Alwaght- European countries are reluctant to take back home-grown ISIS terrorsitss fighting in Syria.
Germany pledged on Monday to put its citizens in ISIS on trial, but warned their repatriation would be “extremely difficult”, while France says it would take terrorists back “case by case”.
Germany “must be able to ensure prosecution is possible”, the German defence minister, Ursula von der Leyen, said. But the evidence and witness statements needed would be difficult to obtain in Syria as long as there was no government in place with which Berlin had “a sensible relationship”, she said.

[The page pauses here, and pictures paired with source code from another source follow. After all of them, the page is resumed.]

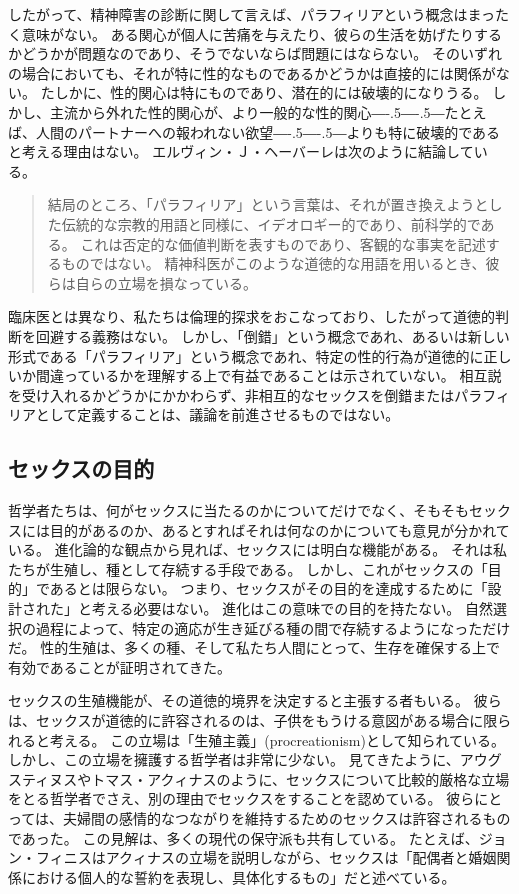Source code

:\documentclass[paper=a4,book,openany]{jlreq}
\def\DDASH{―\kern-.5\zw―\kern-.5\zw―} %
\begin{document}
したがって、精神障害の診断に関して言えば、パラフィリアという概念はまったく意味がない。
ある関心が個人に苦痛を与えたり、彼らの生活を妨げたりするかどうかが問題なのであり、そうでないならば問題にはならない。
そのいずれの場合においても、それが特に性的なものであるかどうかは直接的には関係がない。
たしかに、性的関心は特にものであり、潜在的には破壊的になりうる。
しかし、主流から外れた性的関心が、より一般的な性的関心{\DDASH}たとえば、人間のパートナーへの報われない欲望{\DDASH}よりも特に破壊的であると考える理由はない。
エルヴィン・Ｊ・ヘーバーレは次のように結論している。

\begin{quote}
  結局のところ、「パラフィリア」という言葉は、それが置き換えようとした伝統的な宗教的用語と同様に、イデオロギー的であり、前科学的である。
これは否定的な価値判断を表すものであり、客観的な事実を記述するものではない。
精神科医がこのような道徳的な用語を用いるとき、彼らは自らの立場を損なっている。
\citep{haeberle16:_parap}

\end{quote}

臨床医とは異なり、私たちは倫理的探求をおこなっており、したがって道徳的判断を回避する義務はない。
しかし、「倒錯」という概念であれ、あるいは新しい形式である「パラフィリア」という概念であれ、特定の性的行為が道徳的に正しいか間違っているかを理解する上で有益であることは示されていない。
相互説を受け入れるかどうかにかかわらず、非相互的なセックスを倒錯またはパラフィリアとして定義することは、議論を前進させるものではない。

\subsection{セックスの目的}

哲学者たちは、何がセックスに当たるのかについてだけでなく、そもそもセックスには目的があるのか、あるとすればそれは何なのかについても意見が分かれている。
進化論的な観点から見れば、セックスには明白な機能がある。
それは私たちが生殖し、種として存続する手段である。
しかし、これがセックスの「目的」であるとは限らない。
つまり、セックスがその目的を達成するために「設計された」と考える必要はない。
進化はこの意味での目的を持たない。
自然選択の過程によって、特定の適応が生き延びる種の間で存続するようになっただけだ。
性的生殖は、多くの種、そして私たち人間にとって、生存を確保する上で有効であることが証明されてきた。

セックスの生殖機能が、その道徳的境界を決定すると主張する者もいる。
彼らは、セックスが道徳的に許容されるのは、子供をもうける意図がある場合に限られると考える。
この立場は「生殖主義」(procreationism)として知られている。
しかし、この立場を擁護する哲学者は非常に少ない。
見てきたように、アウグスティヌスやトマス・アクィナスのように、セックスについて比較的厳格な立場をとる哲学者でさえ、別の理由でセックスをすることを認めている。
彼らにとっては、夫婦間の感情的なつながりを維持するためのセックスは許容されるものであった。
この見解は、多くの現代の保守派も共有している。
たとえば、ジョン・フィニスはアクィナスの立場を説明しながら、セックスは「配偶者と婚姻関係における個人的な誓約を表現し、具体化するもの」だと述べている\citep[p.392]{finnis08:_marriag}。
\end{document}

The German foreign minister, Heiko Maas, said repatriation would be possible only if returning fighters could be immediately taken into custody, which would be “extremely difficult to achieve” without proper judicial information.
Few European countries have embassies in Syria or Iraq or extradition treaties to get their citizens back. Proving people’s identity, and collecting the evidence against suspected fighters that would stand up in a European court, are almost impossible.
France, whose nationals make up the largest contingent of European ISIS recruits, has previously refused categorically to take back fighters and their wives, of whom 150 are thought to be in Syria. The foreign minister, Jean-Yves Le Drian, referred to them as “enemies” of the nation who should face justice in Syria or Iraq.
European countries have failed to take timely measures against foreign terrorist fighters (FTFs), which UN defines as "individuals who travel to a State other than their State of residence or nationality for the purpose of the perpetration, planning or preparation of, or participation in, terrorist acts or the providing or receiving of terrorist training, including in connection with armed conflict".
Last December, Jürgen Stock the general secretary of Interpol warned thatEurope is facing a new wave of terrorism as radicalised individuals return and terrorists are released from jail
He said: “We could soon be facing a second wave of other Islamic State linked or radicalised individuals that you might call ISIS 2.0.
Stock said Interpol had a database of about 45,000 suspected foreign terrorists but said that locating them was a challenge for police and security agencies.
“The so-called returnees are still a concern for many member countries. Many of those who left, for instance from Europe or Asia, have not yet returned. Some of them have been killed on the battlefield but some of them are missing.